Catastrophes Not Enough To Stiffen Market

The spate of catastrophic loss events witnessed in the first half of 2011 have battered insurers and reinsurers, but have not substantially altered market dynamics, new data from The Risk Management Society reveals.

Administered by Advisen Ltd., the RIMS Benchmark Survey reveals that despite losses realized from tornadoes in the United States, earthquake and tsunami in Japan, floods in Australia and earthquakes in New Zealand, average renewal premiums ebbed for three of four lines tracked. General liability, property and workers’ compensation all fell by less than 1 percent on average, while directors & officers liability policies renewed 4.5 percent lower.

Dave Bradford, Advisen EVP and editor-in-chief of the survey, said the numbers suggest that the soft commercial lines insurance market may be close to its bottom but doesn’t expect rate increases anytime soon.

“Pricing has been fairly stable in three of the last four quarters, but it is too early to declare the soft market over,” he said. “Rates may have stabilized for now, but barring major catastrophe losses, there are few signs of materially higher premiums on the horizon. The commercial property/casualty insurance market remains well capitalized, and the current sluggish economy could make it difficult for underwriters to push through rate increases.”
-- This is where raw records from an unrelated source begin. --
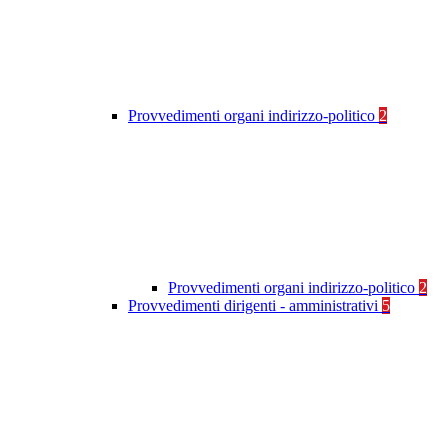
Provvedimenti organi indirizzo-politico
2
Provvedimenti organi indirizzo-politico
2
Provvedimenti dirigenti - amministrativi
5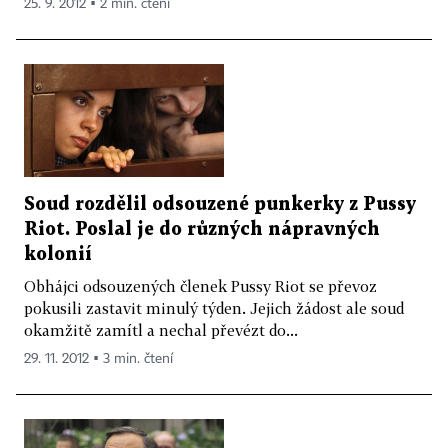
25. 9. 2012 ▪ 2 min. čtení
Soud rozdělil odsouzené punkerky z Pussy
Riot. Poslal je do různých nápravných
kolonií
Obhájci odsouzených členek Pussy Riot se převoz
pokusili zastavit minulý týden. Jejich žádost ale soud
okamžitě zamítl a nechal převézt do...
29. 11. 2012 ▪ 3 min. čtení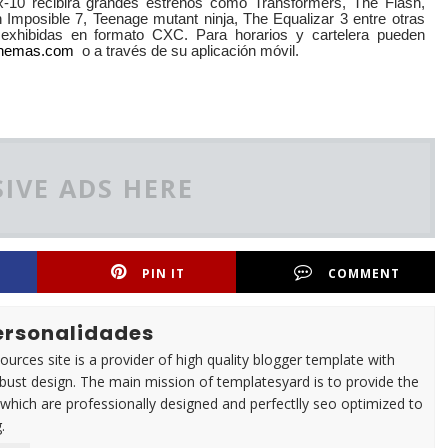
x-10 recibirá grandes estrenos como Transformers, The Flash,
 Imposible 7, Teenage mutant ninja, The Equalizar 3 entre otras
 exhibidas en formato CXC. Para horarios y cartelera pueden
inemas.com
o a través de su aplicación móvil.
IVE ADS HERE
PIN IT
COMMENT
Personalidades
urces site is a provider of high quality blogger template with
ust design. The main mission of templatesyard is to provide the
 which are professionally designed and perfectlly seo optimized to
.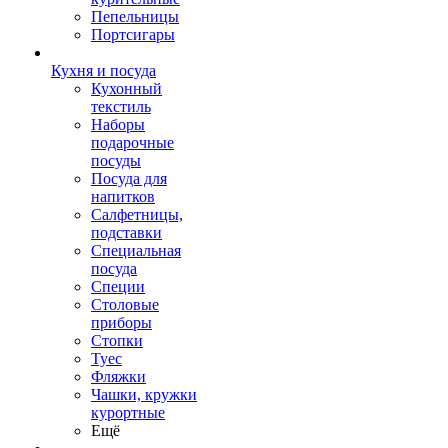
Пепельницы
Портсигары
Кухня и посуда
Кухонный
текстиль
Наборы
подарочные
посуды
Посуда для
напитков
Салфетницы,
подставки
Специальная
посуда
Специи
Столовые
приборы
Стопки
Туес
Фляжки
Чашки, кружки
курортные
Ещё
Frederick Savage, a member of RIMS board of directors, agreed that major catastrophe losses are necessary for a substantial market hardening. “Insurance buyers continue to benefit from a competitive insurance market, but the situation could change quickly,” Savage said. “Hurricane season is underway in the United States, and forecasters continue to call for above-average activity. One or two very large storms on top of the catastrophe losses in the first half of the year could be enough to spark higher premiums, at least for property risks.”